Please swap every "Roof Repair" in the records below for "Roof Replacement", and give the lines back with nothing else changed.

** Provided records follows **

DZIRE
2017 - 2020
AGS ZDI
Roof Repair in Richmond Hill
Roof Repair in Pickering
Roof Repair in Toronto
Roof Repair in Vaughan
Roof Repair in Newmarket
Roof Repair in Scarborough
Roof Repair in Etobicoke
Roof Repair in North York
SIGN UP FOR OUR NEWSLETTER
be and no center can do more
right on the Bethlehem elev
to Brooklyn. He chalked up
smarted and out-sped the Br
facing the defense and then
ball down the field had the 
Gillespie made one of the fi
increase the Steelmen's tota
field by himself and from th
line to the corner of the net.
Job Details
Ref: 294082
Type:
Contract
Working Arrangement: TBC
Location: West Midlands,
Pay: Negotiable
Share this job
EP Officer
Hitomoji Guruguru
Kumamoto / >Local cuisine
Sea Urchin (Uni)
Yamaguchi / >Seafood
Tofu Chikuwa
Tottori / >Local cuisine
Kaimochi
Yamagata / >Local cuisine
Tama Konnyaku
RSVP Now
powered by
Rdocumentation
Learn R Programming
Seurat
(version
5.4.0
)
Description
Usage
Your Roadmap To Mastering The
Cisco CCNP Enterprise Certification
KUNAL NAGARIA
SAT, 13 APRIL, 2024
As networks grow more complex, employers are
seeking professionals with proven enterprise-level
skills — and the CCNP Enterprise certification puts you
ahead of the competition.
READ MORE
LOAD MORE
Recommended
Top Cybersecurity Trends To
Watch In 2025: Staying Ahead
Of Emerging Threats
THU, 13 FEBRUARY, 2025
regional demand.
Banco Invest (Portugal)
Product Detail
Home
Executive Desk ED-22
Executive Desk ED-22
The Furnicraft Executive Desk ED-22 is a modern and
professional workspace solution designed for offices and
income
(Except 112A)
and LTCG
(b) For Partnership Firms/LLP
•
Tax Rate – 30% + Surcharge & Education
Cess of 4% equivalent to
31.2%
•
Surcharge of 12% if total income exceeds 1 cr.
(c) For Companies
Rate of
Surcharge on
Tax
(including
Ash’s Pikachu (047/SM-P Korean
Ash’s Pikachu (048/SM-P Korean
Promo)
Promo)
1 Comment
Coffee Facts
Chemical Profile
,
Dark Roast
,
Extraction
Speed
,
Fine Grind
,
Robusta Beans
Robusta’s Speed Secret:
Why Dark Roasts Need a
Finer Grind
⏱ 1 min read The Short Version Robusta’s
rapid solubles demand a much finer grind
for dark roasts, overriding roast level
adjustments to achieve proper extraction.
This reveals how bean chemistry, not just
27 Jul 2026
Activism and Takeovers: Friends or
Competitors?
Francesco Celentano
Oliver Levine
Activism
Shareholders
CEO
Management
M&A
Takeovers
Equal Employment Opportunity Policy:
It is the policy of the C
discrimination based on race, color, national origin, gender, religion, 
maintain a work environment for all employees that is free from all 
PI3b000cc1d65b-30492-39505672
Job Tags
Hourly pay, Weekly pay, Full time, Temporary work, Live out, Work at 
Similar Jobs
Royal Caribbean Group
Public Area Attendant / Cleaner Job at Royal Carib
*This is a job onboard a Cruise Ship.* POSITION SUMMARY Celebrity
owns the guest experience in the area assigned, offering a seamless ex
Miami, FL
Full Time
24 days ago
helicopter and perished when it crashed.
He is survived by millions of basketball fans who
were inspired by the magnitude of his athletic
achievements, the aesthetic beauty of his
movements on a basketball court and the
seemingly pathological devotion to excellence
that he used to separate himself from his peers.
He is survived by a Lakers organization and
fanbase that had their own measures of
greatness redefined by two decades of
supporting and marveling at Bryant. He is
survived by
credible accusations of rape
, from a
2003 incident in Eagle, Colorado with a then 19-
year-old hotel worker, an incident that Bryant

** End of Provided records **

- _Answer to this task_:
DZIRE
2017 - 2020
AGS ZDI
Roof Replacement in Richmond Hill
Roof Replacement in Pickering
Roof Replacement in Toronto
Roof Replacement in Vaughan
Roof Replacement in Newmarket
Roof Replacement in Scarborough
Roof Replacement in Etobicoke
Roof Replacement in North York
SIGN UP FOR OUR NEWSLETTER
be and no center can do more
right on the Bethlehem elev
to Brooklyn. He chalked up
smarted and out-sped the Br
facing the defense and then
ball down the field had the 
Gillespie made one of the fi
increase the Steelmen's tota
field by himself and from th
line to the corner of the net.
Job Details
Ref: 294082
Type:
Contract
Working Arrangement: TBC
Location: West Midlands,
Pay: Negotiable
Share this job
EP Officer
Hitomoji Guruguru
Kumamoto / >Local cuisine
Sea Urchin (Uni)
Yamaguchi / >Seafood
Tofu Chikuwa
Tottori / >Local cuisine
Kaimochi
Yamagata / >Local cuisine
Tama Konnyaku
RSVP Now
powered by
Rdocumentation
Learn R Programming
Seurat
(version
5.4.0
)
Description
Usage
Your Roadmap To Mastering The
Cisco CCNP Enterprise Certification
KUNAL NAGARIA
SAT, 13 APRIL, 2024
As networks grow more complex, employers are
seeking professionals with proven enterprise-level
skills — and the CCNP Enterprise certification puts you
ahead of the competition.
READ MORE
LOAD MORE
Recommended
Top Cybersecurity Trends To
Watch In 2025: Staying Ahead
Of Emerging Threats
THU, 13 FEBRUARY, 2025
regional demand.
Banco Invest (Portugal)
Product Detail
Home
Executive Desk ED-22
Executive Desk ED-22
The Furnicraft Executive Desk ED-22 is a modern and
professional workspace solution designed for offices and
income
(Except 112A)
and LTCG
(b) For Partnership Firms/LLP
•
Tax Rate – 30% + Surcharge & Education
Cess of 4% equivalent to
31.2%
•
Surcharge of 12% if total income exceeds 1 cr.
(c) For Companies
Rate of
Surcharge on
Tax
(including
Ash’s Pikachu (047/SM-P Korean
Ash’s Pikachu (048/SM-P Korean
Promo)
Promo)
1 Comment
Coffee Facts
Chemical Profile
,
Dark Roast
,
Extraction
Speed
,
Fine Grind
,
Robusta Beans
Robusta’s Speed Secret:
Why Dark Roasts Need a
Finer Grind
⏱ 1 min read The Short Version Robusta’s
rapid solubles demand a much finer grind
for dark roasts, overriding roast level
adjustments to achieve proper extraction.
This reveals how bean chemistry, not just
27 Jul 2026
Activism and Takeovers: Friends or
Competitors?
Francesco Celentano
Oliver Levine
Activism
Shareholders
CEO
Management
M&A
Takeovers
Equal Employment Opportunity Policy:
It is the policy of the C
discrimination based on race, color, national origin, gender, religion, 
maintain a work environment for all employees that is free from all 
PI3b000cc1d65b-30492-39505672
Job Tags
Hourly pay, Weekly pay, Full time, Temporary work, Live out, Work at 
Similar Jobs
Royal Caribbean Group
Public Area Attendant / Cleaner Job at Royal Carib
*This is a job onboard a Cruise Ship.* POSITION SUMMARY Celebrity
owns the guest experience in the area assigned, offering a seamless ex
Miami, FL
Full Time
24 days ago
helicopter and perished when it crashed.
He is survived by millions of basketball fans who
were inspired by the magnitude of his athletic
achievements, the aesthetic beauty of his
movements on a basketball court and the
seemingly pathological devotion to excellence
that he used to separate himself from his peers.
He is survived by a Lakers organization and
fanbase that had their own measures of
greatness redefined by two decades of
supporting and marveling at Bryant. He is
survived by
credible accusations of rape
, from a
2003 incident in Eagle, Colorado with a then 19-
year-old hotel worker, an incident that Bryant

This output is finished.